Writing for CultureFeed
As the hub of a growing network, CultureFeed, a project of the Advanced Studies in Culture Foundation, brings together civic leaders interested in character formation and citizenship education by telling inspiring stories and connecting them with research and analysis from the Institute for Advanced Studies in Culture at the University of Virginia.
Are your teachers and students becoming remarkable people? Do you have a teacher whose advisory group is consistently amazing? Do you have a student who is leading a peer mentoring program? Do you have a counselor who helps students go from disciplinary referrals to being a classroom leader? Write for CultureFeed. We aim to be the premier platform where educators and civic leaders share stories of promising practices in building character in students.
Mission and Focus: Character, Culture, and Moral Formation
The social transformation of the last 50 years has radically changed the nature of childhood, particularly the circumstances of children’s socialization and their development of self-identities. Changes in the structure of family and community groups, pervasive communications media, and the interconnectedness and uncertainties of globalization have resulted in a fluid and unpredictable social environment. Children inhabit a more mobile and individualized world, with fewer and weaker external authorities. Personal identity and formation are unlinked from stable social relations.
Over the past 20 years, the Institute’s research has found that rich cultural traditions and dense moral communities are critical to forming good character in children. The purpose of CultureFeed is to connect civic leaders with cultural analysis that informs their work and to provide the platform through which civic leaders tell stories and present promising practices of formation. To that end, CultureFeed revolves around the practices of character and citizenship formation in your institutions. What makes it work? A few ways to think about it:
- How do you define character at your school? What does it mean for a student to flourish? Do you have examples?
- How is your moral culture articulated? Is character explicitly taught? If so, how?
- What are some practices that your school uses to put the habits of character into action and reinforce the school’s moral ethos? Through service programs, like many Catholic schools?

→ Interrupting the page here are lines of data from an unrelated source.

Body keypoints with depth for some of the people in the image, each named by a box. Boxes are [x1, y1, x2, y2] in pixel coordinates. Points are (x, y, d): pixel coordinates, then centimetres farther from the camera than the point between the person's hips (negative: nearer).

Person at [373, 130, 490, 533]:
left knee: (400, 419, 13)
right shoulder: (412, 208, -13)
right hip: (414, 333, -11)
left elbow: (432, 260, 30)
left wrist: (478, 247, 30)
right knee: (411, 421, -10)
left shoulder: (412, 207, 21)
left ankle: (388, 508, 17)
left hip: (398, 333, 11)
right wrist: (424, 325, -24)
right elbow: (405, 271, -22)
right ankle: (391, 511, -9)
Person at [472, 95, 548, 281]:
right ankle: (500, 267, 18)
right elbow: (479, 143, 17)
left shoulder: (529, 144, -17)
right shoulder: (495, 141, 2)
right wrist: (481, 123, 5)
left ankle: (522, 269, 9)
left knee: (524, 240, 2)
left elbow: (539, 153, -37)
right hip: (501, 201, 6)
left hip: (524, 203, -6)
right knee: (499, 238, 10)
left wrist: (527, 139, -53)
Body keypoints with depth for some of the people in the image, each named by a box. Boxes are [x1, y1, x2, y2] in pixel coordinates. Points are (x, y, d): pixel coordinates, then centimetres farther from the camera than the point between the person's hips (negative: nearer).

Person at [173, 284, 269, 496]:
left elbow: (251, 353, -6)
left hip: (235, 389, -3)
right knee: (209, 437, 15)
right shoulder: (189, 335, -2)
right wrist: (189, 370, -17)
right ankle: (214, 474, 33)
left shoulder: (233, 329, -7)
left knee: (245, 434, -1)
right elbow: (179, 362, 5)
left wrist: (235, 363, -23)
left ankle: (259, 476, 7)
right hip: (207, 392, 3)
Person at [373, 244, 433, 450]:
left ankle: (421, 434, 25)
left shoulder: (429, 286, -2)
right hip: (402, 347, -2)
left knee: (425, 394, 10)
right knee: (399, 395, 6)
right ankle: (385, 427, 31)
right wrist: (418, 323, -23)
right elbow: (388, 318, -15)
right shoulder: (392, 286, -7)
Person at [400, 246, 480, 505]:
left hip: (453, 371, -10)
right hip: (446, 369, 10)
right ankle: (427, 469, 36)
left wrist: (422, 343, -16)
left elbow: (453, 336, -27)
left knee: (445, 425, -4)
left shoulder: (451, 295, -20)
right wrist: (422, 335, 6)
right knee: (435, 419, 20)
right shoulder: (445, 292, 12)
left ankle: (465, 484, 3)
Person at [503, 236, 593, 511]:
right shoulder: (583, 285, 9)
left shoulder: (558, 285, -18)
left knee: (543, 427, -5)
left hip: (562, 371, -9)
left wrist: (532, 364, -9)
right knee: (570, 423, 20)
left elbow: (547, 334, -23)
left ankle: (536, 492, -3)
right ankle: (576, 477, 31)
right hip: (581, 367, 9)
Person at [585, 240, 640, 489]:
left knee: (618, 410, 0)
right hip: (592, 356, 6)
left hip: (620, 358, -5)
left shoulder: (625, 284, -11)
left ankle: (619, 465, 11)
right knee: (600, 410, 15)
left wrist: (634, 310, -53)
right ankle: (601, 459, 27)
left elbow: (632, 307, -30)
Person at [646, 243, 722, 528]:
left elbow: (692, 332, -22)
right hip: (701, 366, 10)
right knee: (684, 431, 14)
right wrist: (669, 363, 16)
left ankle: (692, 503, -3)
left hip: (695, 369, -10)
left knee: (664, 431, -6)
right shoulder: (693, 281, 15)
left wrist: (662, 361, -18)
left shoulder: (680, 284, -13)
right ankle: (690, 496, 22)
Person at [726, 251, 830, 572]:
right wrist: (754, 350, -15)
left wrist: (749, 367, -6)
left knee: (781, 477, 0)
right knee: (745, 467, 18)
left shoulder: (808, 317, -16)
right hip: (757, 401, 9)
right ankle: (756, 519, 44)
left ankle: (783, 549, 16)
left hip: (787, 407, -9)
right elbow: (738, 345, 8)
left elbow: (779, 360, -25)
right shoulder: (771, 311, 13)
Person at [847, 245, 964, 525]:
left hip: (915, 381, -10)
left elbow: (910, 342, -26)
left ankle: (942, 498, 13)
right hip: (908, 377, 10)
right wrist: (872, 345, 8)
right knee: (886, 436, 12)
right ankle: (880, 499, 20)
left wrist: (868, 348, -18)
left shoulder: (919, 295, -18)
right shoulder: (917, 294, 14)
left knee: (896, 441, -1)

Or through other types of expression, like school mottoes or honor councils?
- Does your school work with other institutions (parents, religious congregations, athletics, civics organizations, youth organizations, etc.) to ensure your efforts are strengthened? Typically, a school’s ecological dynamics involve a combination of tension and conformity with surrounding culture. How do you navigate that dynamic in your school?
Article Guidelines
- We are particularly interested in inspiring stories that show promising practices of character and citizenship formation.
- Submissions should be around 450 words
- Please format articles in Microsoft Word using a standard font like Times New Roman.

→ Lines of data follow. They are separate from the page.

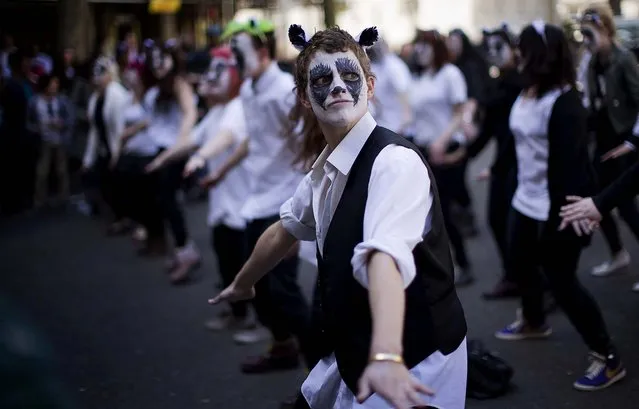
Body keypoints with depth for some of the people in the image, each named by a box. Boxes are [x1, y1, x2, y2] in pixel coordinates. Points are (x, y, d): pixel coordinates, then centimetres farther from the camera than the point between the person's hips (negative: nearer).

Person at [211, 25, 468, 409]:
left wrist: (386, 358, -54)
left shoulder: (394, 161, -24)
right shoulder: (326, 167, 1)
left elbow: (386, 254, -41)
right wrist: (243, 284, 32)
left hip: (414, 363, -8)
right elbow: (285, 229, 20)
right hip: (353, 353, 8)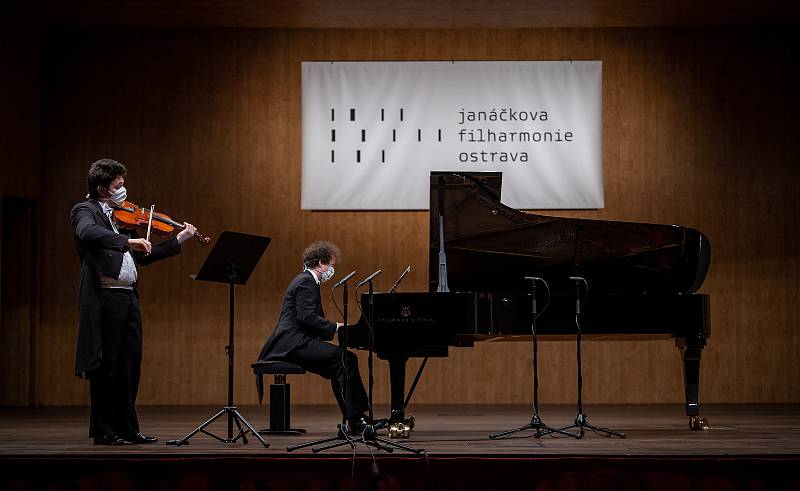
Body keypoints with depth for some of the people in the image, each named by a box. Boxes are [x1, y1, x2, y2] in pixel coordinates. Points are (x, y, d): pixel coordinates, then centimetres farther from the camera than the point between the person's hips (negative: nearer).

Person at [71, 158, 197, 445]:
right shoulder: (84, 211, -2)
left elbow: (142, 257, 21)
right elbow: (88, 233, -27)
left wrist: (179, 239, 18)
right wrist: (128, 241, -34)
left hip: (128, 296, 8)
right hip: (105, 296, -8)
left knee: (130, 364, 9)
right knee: (106, 365, -2)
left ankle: (127, 428, 16)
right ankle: (102, 431, 6)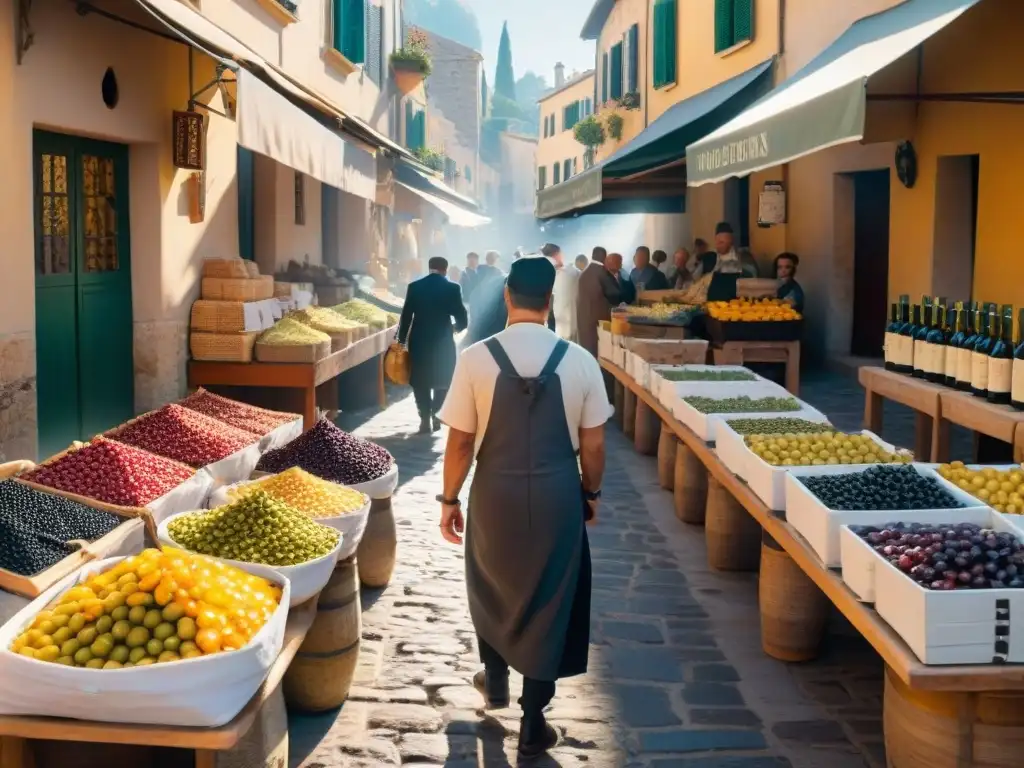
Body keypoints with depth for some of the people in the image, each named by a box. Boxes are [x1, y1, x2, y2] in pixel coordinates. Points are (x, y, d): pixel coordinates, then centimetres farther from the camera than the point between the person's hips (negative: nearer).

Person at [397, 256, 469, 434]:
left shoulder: (414, 286, -1)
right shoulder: (452, 288, -4)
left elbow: (406, 316, -2)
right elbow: (462, 320, -3)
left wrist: (401, 340, 6)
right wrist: (455, 328, 19)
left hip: (419, 341, 1)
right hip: (443, 341, -1)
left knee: (420, 381, 10)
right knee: (443, 380, 16)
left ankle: (425, 418, 4)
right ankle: (435, 413, 2)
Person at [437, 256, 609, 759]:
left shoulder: (475, 359, -13)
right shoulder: (579, 361, -10)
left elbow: (460, 442, -9)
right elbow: (593, 444, -3)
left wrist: (449, 499, 5)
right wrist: (591, 494, 13)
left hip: (495, 492, 0)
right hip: (558, 496, 0)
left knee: (491, 590, 24)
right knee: (549, 598, 12)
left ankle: (494, 682, 45)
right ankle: (533, 726, 19)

- Please provide links to any videos or resources you reference.
- Please include a headshot, brief bio, link to your preferred profile (i.e., online bio or institution’s page), and links to social media profiles you’d like us to mention.
- Prior to your submission, please review your article carefully with an eye to tightening and condensing text. Editors reserve the right to condense submissions to meet length requirements.
Publication Process
- Accepted articles are edited for style and format, then returned to you for review. We may ask you to approve copyedits, answer any queries, and complete or update any references.

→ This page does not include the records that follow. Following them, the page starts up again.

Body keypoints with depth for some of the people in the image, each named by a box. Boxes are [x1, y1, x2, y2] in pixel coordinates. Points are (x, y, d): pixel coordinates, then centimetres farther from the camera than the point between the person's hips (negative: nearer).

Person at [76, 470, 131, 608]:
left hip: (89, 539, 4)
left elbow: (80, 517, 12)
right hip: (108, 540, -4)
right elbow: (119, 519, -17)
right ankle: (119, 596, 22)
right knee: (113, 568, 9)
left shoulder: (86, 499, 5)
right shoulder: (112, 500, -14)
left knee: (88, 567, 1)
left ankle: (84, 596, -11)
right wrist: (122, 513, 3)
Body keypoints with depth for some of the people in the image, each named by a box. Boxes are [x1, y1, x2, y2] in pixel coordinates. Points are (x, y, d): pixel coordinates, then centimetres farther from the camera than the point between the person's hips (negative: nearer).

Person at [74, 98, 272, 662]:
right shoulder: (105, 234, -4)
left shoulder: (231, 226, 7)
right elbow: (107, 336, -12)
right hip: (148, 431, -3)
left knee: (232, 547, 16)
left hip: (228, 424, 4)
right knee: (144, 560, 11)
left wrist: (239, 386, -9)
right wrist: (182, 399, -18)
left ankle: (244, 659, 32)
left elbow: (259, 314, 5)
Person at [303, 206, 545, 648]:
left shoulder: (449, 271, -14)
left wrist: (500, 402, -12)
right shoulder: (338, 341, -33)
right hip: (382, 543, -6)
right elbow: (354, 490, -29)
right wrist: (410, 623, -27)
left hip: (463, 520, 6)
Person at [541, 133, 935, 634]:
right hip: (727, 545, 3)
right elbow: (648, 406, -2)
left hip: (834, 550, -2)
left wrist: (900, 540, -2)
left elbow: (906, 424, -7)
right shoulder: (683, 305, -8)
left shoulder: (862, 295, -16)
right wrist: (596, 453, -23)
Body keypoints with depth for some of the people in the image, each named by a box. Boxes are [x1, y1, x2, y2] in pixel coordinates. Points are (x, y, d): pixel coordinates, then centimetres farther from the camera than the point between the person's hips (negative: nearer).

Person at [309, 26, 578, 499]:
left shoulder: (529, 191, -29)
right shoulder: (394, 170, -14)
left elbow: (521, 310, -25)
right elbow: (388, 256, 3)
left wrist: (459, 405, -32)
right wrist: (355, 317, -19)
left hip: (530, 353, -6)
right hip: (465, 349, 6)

- Editorial staff will strive to return an edited version of articles and queries within 5 business days of receipt.
- Please review the edited article carefully and return it to us within 5 business days of receipt specifying your permission to publish.
- Following your approval of the edited article, we will schedule it for design and publication, and will notify you of its publication date and time.
Editorial Values and Philosophy
Several core values inform our philosophy and guide our work, and are helpful “backstory” for authors publishing with us.
- Critique and Affirmation
In our staff-written articles, we seek to understand and engage cultural change using the “dialectic” of critique and affirmation. In part we aim to critique work with which we disagree but which contains elements that should be affirmed. More importantly, we wish to reflect on insights and resources from all kinds of practitioners and sources.
- The Centrality of Narrative
The stories we tell and the accounts we give are part of the deep structure of culture. They reflect something essential within the human person: narrative is fundamental to human meaning, identity, and purpose, whether individual or collective. Therefore, we’re most excited to receive and post stories and narratives.
- Moral Urgency
The changes taking place in our world have raised unprecedented challenges that all of us confront daily. The culture-shaping work that civic leaders and educators do matters greatly, because much is at stake regarding the flourishing of the present and future generations. Therefore, while we seek writing that is analytical, we prize that which is also passionate.
- Political Impartiality
Our work may have social and political implications, but we do not craft public policy, take partisan positions, or seek to influence governance. We believe that the fundamental human predicament is cultural, not political.
- Particularism and Dialogical Pluralism
The Institute’s work is informed by its members’ varied disciplinary groundings, and by their diverse and particular religious confessions and philosophical traditions—among them, Jewish, secularist, Christian, and Muslim. These disciplinary perspectives and convictions do not hinder us from or blind us to reality. Rather they are lenses through which aspects of reality are made vivid. Our differences—methodological and philosophical—produce deep, rich, grounded practice.